» Extract to read
Let me share with you results of in-depth studies of the sales processes at two international financial institutions, a major retailer, one of the largest auto dealership consortiums in the world, a large outbound call center, a Fortune 100 insurance company, and an international software supplier. Most had implemented behavioral interviewing in some form and all were in the process of trying to figure out why it wasn’t helping them hire better sales people. (Note: email me if you’d like to find out more on these studies or talk to the people involved.) In all of the situations, the root cause problems were not attributed to bad interviewing skills even though just about every manager was weak at this. While improving interviewing skills seemed like the obvious solution, this masked the true problems.

The first one was pretty obvious: most managers didn’t understand the real sales process at their companies, although they all thought they did. The second was far less obvious, but far more onerous: each company was using a flawed interviewing and assessment process. This consisted of a quick decision made in a few minutes or less, based largely on presentation skills (“Sales people must make good first impressions”) and equivalent industry experience. This was followed up with a series of questions that were clearly asked to gather information to confirm the manager’s initial biased decision. Finally, everyone voted before sharing information or debating ? with one “no” vote often eliminating an otherwise highly regarded candidate.

Surprisingly, many managers trained in behavioral interviewing only used these techniques to prove a candidate was bad. They used more emotional and intuitive approaches when describing candidates they liked.

Now the solution.

Step One: Map out your company’s sales process and determine the drivers for success.

Whether you’re selling widgets from a catalogue or a piece of high-tech customized equipment, every sales process has a number of basic steps. These typically consist of the following:

  • Lead development
  • Customer contact
  • Product presentation and/or development
  • Proposal preparation and pricing
  • Negotiation and closing
  • Follow-up and customer support

Typically, it only takes an hour or so to prepare the basic sales process map. But it’s what takes place after you’ve validated the process that determines the key to hiring better sales people. The problem with the basic map is that it changes based on factors like the maturity of the territory, the sales manager, the quality of the marketing support, the quality of the product and support infrastructure, and the training provided ? to name the most obvious. To get a quick handle on these variables, ask your best sales managers the following questions:

  1. What does the best sales rep do differently than the average sales rep?

» Information shown
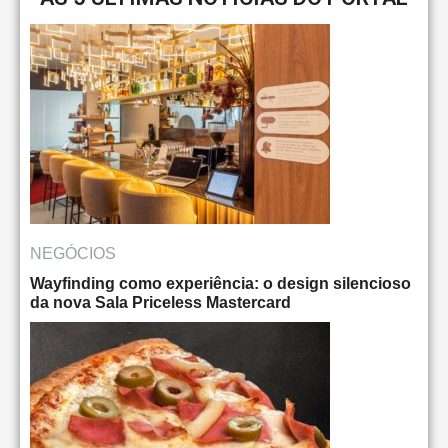
NEGÓCIOS
Wayfinding como experiência: o design silencioso
da nova Sala Priceless Mastercard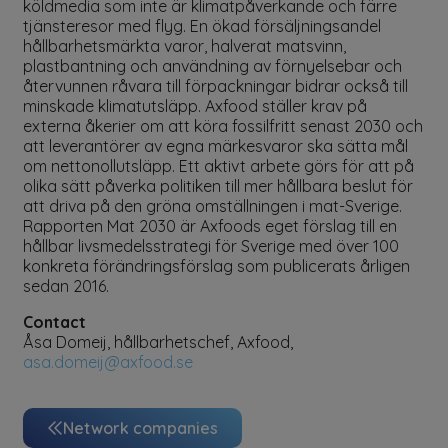
köldmedia som inte är klimatpåverkande och färre
tjänsteresor med flyg. En ökad försäljningsandel
hållbarhetsmärkta varor, halverat matsvinn,
plastbantning och användning av förnyelsebar och
återvunnen råvara till förpackningar bidrar också till
minskade klimatutsläpp. Axfood ställer krav på
externa åkerier om att köra fossilfritt senast 2030 och
att leverantörer av egna märkesvaror ska sätta mål
om nettonollutsläpp. Ett aktivt arbete görs för att på
olika sätt påverka politiken till mer hållbara beslut för
att driva på den gröna omställningen i mat-Sverige.
Rapporten Mat 2030 är Axfoods eget förslag till en
hållbar livsmedelsstrategi för Sverige med över 100
konkreta förändringsförslag som publicerats årligen
sedan 2016.
Contact
Åsa Domeij, hållbarhetschef, Axfood,
asa.domeij@axfood.se
Network companies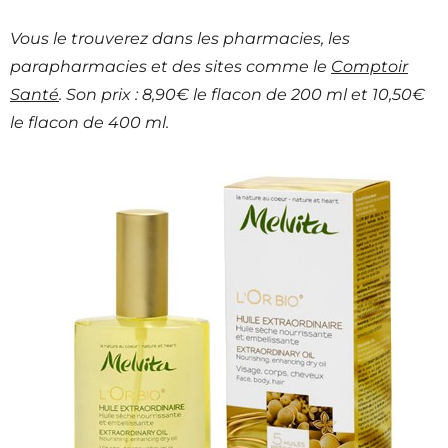
Vous le trouverez dans les pharmacies, les
parapharmacies et des sites comme le
Comptoir
Santé
. Son prix : 8,90€ le flacon de 200 ml et 10,50€
le flacon de 400 ml
.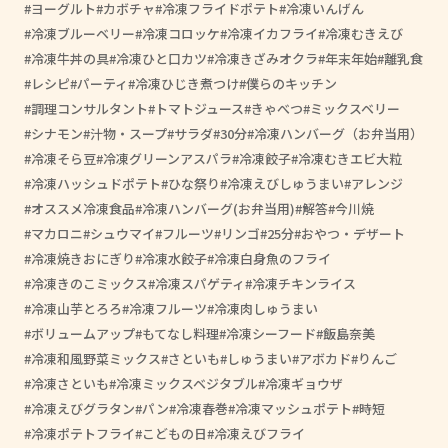
ヨーグルト
カボチャ
冷凍フライドポテト
冷凍いんげん
冷凍ブルーベリー
冷凍コロッケ
冷凍イカフライ
冷凍むきえび
冷凍牛丼の具
冷凍ひと口カツ
冷凍きざみオクラ
年末年始
離乳食
レシピ
パーティ
冷凍ひじき煮つけ
僕らのキッチン
調理コンサルタント
トマトジュース
きゃべつ
ミックスベリー
シナモン
汁物・スープ
サラダ
30分
冷凍ハンバーグ（お弁当用）
冷凍そら豆
冷凍グリーンアスパラ
冷凍餃子
冷凍むきエビ大粒
冷凍ハッシュドポテト
ひな祭り
冷凍えびしゅうまい
アレンジ
オススメ冷凍食品
冷凍ハンバーグ(お弁当用)
解答
今川焼
マカロニ
シュウマイ
フルーツ
リンゴ
25分
おやつ・デザート
冷凍焼きおにぎり
冷凍水餃子
冷凍白身魚のフライ
冷凍きのこミックス
冷凍スパゲティ
冷凍チキンライス
冷凍山芋とろろ
冷凍フルーツ
冷凍肉しゅうまい
ボリュームアップ
もてなし料理
冷凍シーフード
飯島奈美
冷凍和風野菜ミックス
さといも
しゅうまい
アボカド
りんご
冷凍さといも
冷凍ミックスベジタブル
冷凍ギョウザ
冷凍えびグラタン
パン
冷凍春巻
冷凍マッシュポテト
時短
冷凍ポテトフライ
こどもの日
冷凍えびフライ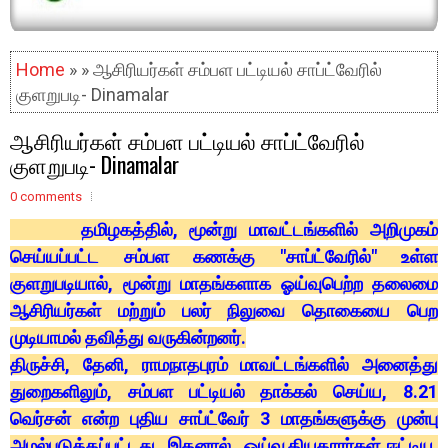
Home
» » ஆசிரியர்கள் சம்பள பட்டியல் சாப்ட்வேரில்
குளறுபடி- Dinamalar
ஆசிரியர்கள் சம்பள பட்டியல் சாப்ட்வேரில்
குளறுபடி- Dinamalar
0 comments
தமிழகத்தில், மூன்று மாவட்டங்களில் அறிமுகம்
செய்யப்பட்ட சம்பள கணக்கு "சாப்ட்வேரில்" உள்ள
குளறுபடியால், மூன்று மாதங்களாக ஓய்வுபெற்ற தலைமை
ஆசிரியர்கள் மற்றும் பலர் நிலுவை தொகையை பெற
முடியாமல் தவித்து வருகின்றனர்.
திருச்சி, தேனி, ராமநாதபுரம் மாவட்டங்களில் அனைத்து
துறைகளிலும், சம்பள பட்டியல் தாக்கல் செய்ய, 8.21
வெர்சன் என்ற புதிய சாப்ட்வேர் 3 மாதங்களுக்கு முன்பு
அமல்படுத்தப்பட்டது. இதனால், ஓய்வூதியதாரர்கள் ஈட்டிய,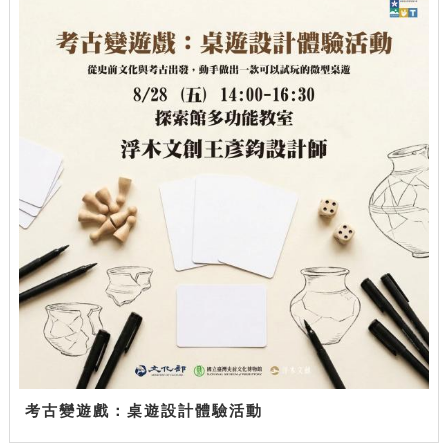
考古變遊戲：桌遊設計體驗活動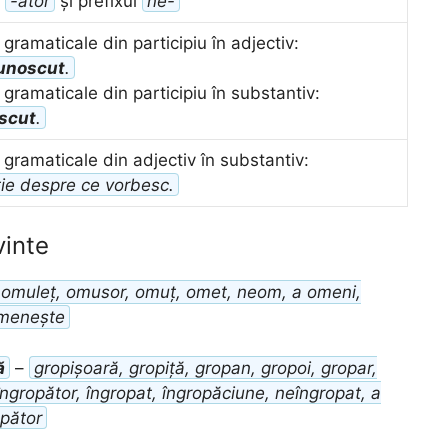
l
-ător
și prefixul
ne-
gramaticale din participiu în adjectiv:
unoscut
.
 gramaticale din participiu în substantiv:
scut
.
 gramaticale din adjectiv în substantiv:
ie despre ce vorbesc.
vinte
omuleț, omusor, omuț, omet, neom, a omeni,
omenește
ă
–
gropișoară, gropiță, gropan, gropoi, gropar,
îngropător, îngropat, îngropăciune, neîngropat, a
pător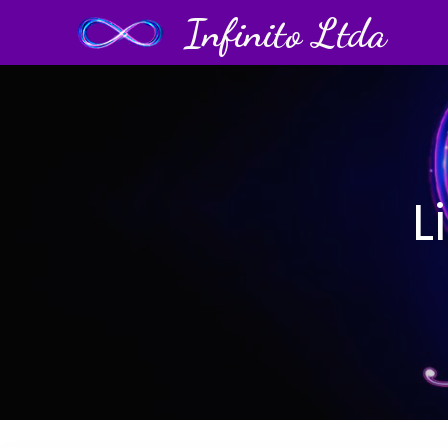
Infinito Ltda
L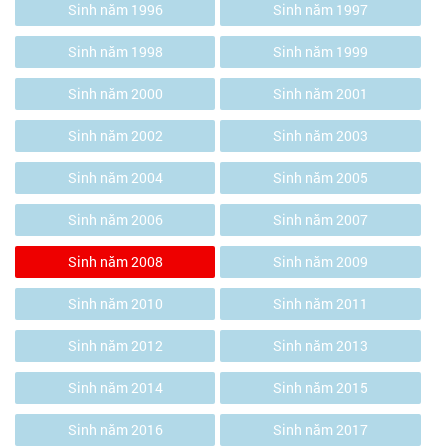
Sinh năm 1996
Sinh năm 1997
Sinh năm 1998
Sinh năm 1999
Sinh năm 2000
Sinh năm 2001
Sinh năm 2002
Sinh năm 2003
Sinh năm 2004
Sinh năm 2005
Sinh năm 2006
Sinh năm 2007
Sinh năm 2008
Sinh năm 2009
Sinh năm 2010
Sinh năm 2011
Sinh năm 2012
Sinh năm 2013
Sinh năm 2014
Sinh năm 2015
Sinh năm 2016
Sinh năm 2017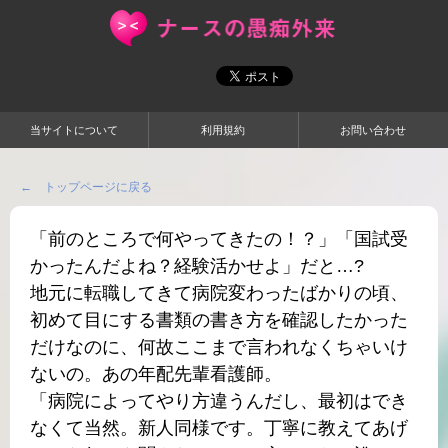
当サイトについて
利用規約
お問い合わせ
← トップページに戻る
「前のところで何やってきたの！？」「国試受
かったんだよね？経験活かせよ」だと…?
地元に転職してきて病院変わったばかりの頃、
初めて目にする書類の書き方を確認したかった
だけなのに、何故ここまで言われなくちゃいけ
ないの。あの年配先輩看護師。
「病院によってやり方違うんだし、最初はでき
なくて当然。新人同様です。丁寧に教えてあげ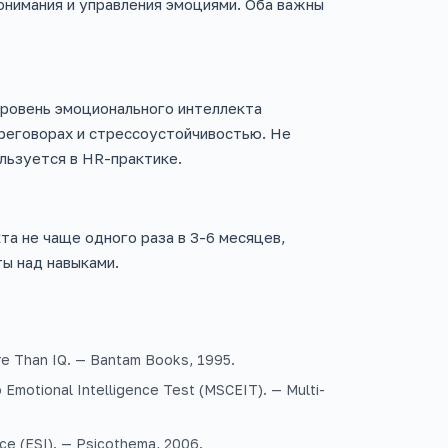
онимания и управления эмоциями. Оба важны
уровень эмоционального интеллекта
реговорах и стрессоустойчивостью. Не
льзуется в HR-практике.
а не чаще одного раза в 3-6 месяцев,
ы над навыками.
re Than IQ. — Bantam Books, 1995.
 Emotional Intelligence Test (MSCEIT). — Multi-
nce (ESI). — Psicothema, 2006.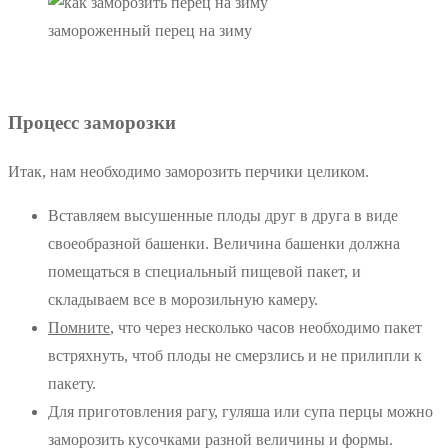
замороженный перец на зиму
Процесс заморозки
Итак, нам необходимо заморозить перчики целиком.
Вставляем высушенные плоды друг в друга в виде
своеобразной башенки. Величина башенки должна
помещаться в специальный пищевой пакет, и
складываем все в морозильную камеру.
Помните
, что через несколько часов необходимо пакет
встряхнуть, чтоб плоды не смерзлись и не прилипли к
пакету.
Для приготовления рагу, гуляша или супа перцы можно
заморозить кусочками разной величины и формы.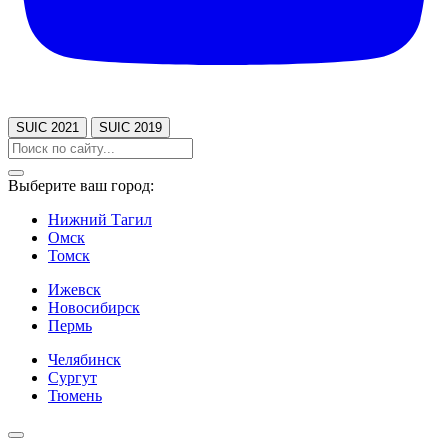
SUIC 2021
SUIC 2019
Выберите ваш город:
Нижний Тагил
Омск
Томск
Ижевск
Новосибирск
Пермь
Челябинск
Сургут
Тюмень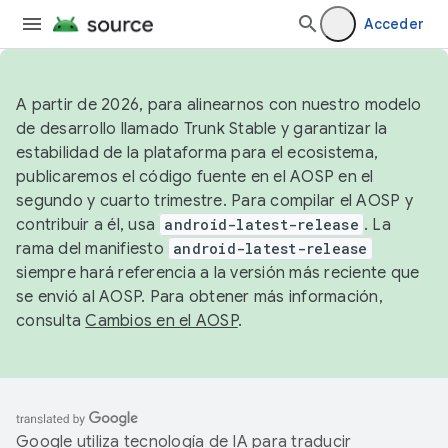
Acceder
A partir de 2026, para alinearnos con nuestro modelo
de desarrollo llamado Trunk Stable y garantizar la
estabilidad de la plataforma para el ecosistema,
publicaremos el código fuente en el AOSP en el
segundo y cuarto trimestre. Para compilar el AOSP y
contribuir a él, usa
android-latest-release
. La
rama del manifiesto
android-latest-release
siempre hará referencia a la versión más reciente que
se envió al AOSP. Para obtener más información,
consulta
Cambios en el AOSP
.
Google utiliza tecnología de IA para traducir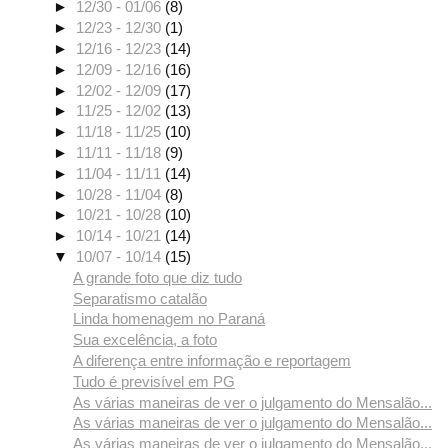
►
12/30 - 01/06
(8)
►
12/23 - 12/30
(1)
►
12/16 - 12/23
(14)
►
12/09 - 12/16
(16)
►
12/02 - 12/09
(17)
►
11/25 - 12/02
(13)
►
11/18 - 11/25
(10)
►
11/11 - 11/18
(9)
►
11/04 - 11/11
(14)
►
10/28 - 11/04
(8)
►
10/21 - 10/28
(10)
►
10/14 - 10/21
(14)
▼
10/07 - 10/14
(15)
A grande foto que diz tudo
Separatismo catalão
Linda homenagem no Paraná
Sua excelência, a foto
A diferença entre informação e reportagem
Tudo é previsível em PG
As várias maneiras de ver o julgamento do Mensalão...
As várias maneiras de ver o julgamento do Mensalão...
As várias maneiras de ver o julgamento do Mensalão...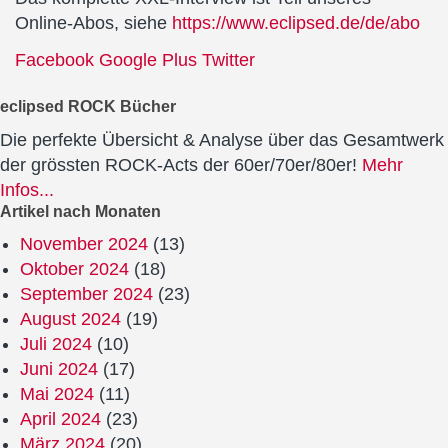
Online-Abos, siehe
https://www.eclipsed.de/de/abo
Facebook
Google Plus
Twitter
eclipsed ROCK Bücher
Die perfekte Übersicht & Analyse über das Gesamtwerk
der grössten ROCK-Acts der 60er/70er/80er!
Mehr
Infos...
Artikel nach Monaten
November 2024
(13)
Oktober 2024
(18)
September 2024
(23)
August 2024
(19)
Juli 2024
(10)
Juni 2024
(17)
Mai 2024
(11)
April 2024
(23)
März 2024
(20)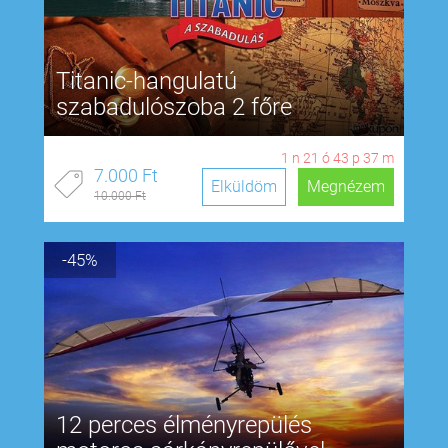
Titanic-hangulatú
szabadulószoba 2 főre
1
n
21
ó
43
p
36
m
7.000 Ft
Elküldöm
Megnézem
10.000 Ft
-45%
12 perces élményrepülés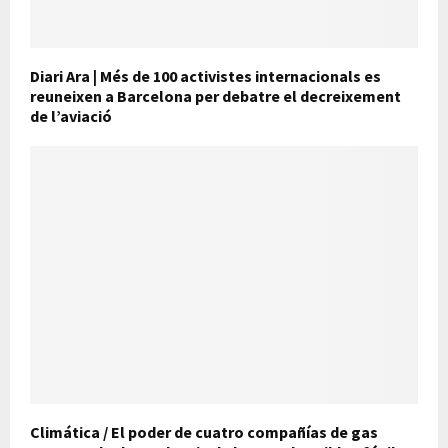
Diari Ara | Més de 100 activistes internacionals es
reuneixen a Barcelona per debatre el decreixement
de l’aviació
Climática / El poder de cuatro compañías de gas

» Action item A
Output the passage on hiring sales people from "Surprisingly, many managers" up to and including "candidates they liked.", word for word.
» Action item B
Pick up the passage on hiring sales people after its last line and keep writing it.
The listing has no connection to the passage on hiring sales people.

» Written reply A
Surprisingly, many managers trained in behavioral interviewing only used these techniques to prove a candidate was bad. They used more emotional and intuitive approaches when describing candidates they liked.

» Written reply B
  2. What’s the hardest aspect of the job?
  3. Why do most sales reps fall short of expectations?

Their answers will surprise you.

For the call center mentioned above, the best reps weren’t the most friendly or those with the best phone presence or those who had the best product knowledge. Instead, the best reps wouldn’t let the customer hang up when they made their first pitch. At the insurance company, it was the ability to process new enrollees in a diligent and low-key manner in order to develop a long-term consultative relationship. This allowed them to subsequently sell related financial services. At the software supplier, it was intense product knowledge combined with the ability to hunt for “C” level technical buyers in undeveloped territories. For bank tellers (this is a sales job), it was the ability to generate leads during the idle conversation when customers were making deposits.

Surprisingly, most of the companies had competency models, but none were specific enough to identify these success drivers. In fact, most of the competencies were quite similar among all of the companies, even though the sales processes were quite dissimilar. But that’s a different article.

Based on these studies, it was apparent that every sales position had two to three unique deal-breakers ? like those described above ? that determined ultimate success or failure. Rarely were they obvious, but they were always critical. Better yet, they were easy to figure out with the questions noted earlier.

Step Two: Use two basic questions to match the sales rep candidate to the critical success factors.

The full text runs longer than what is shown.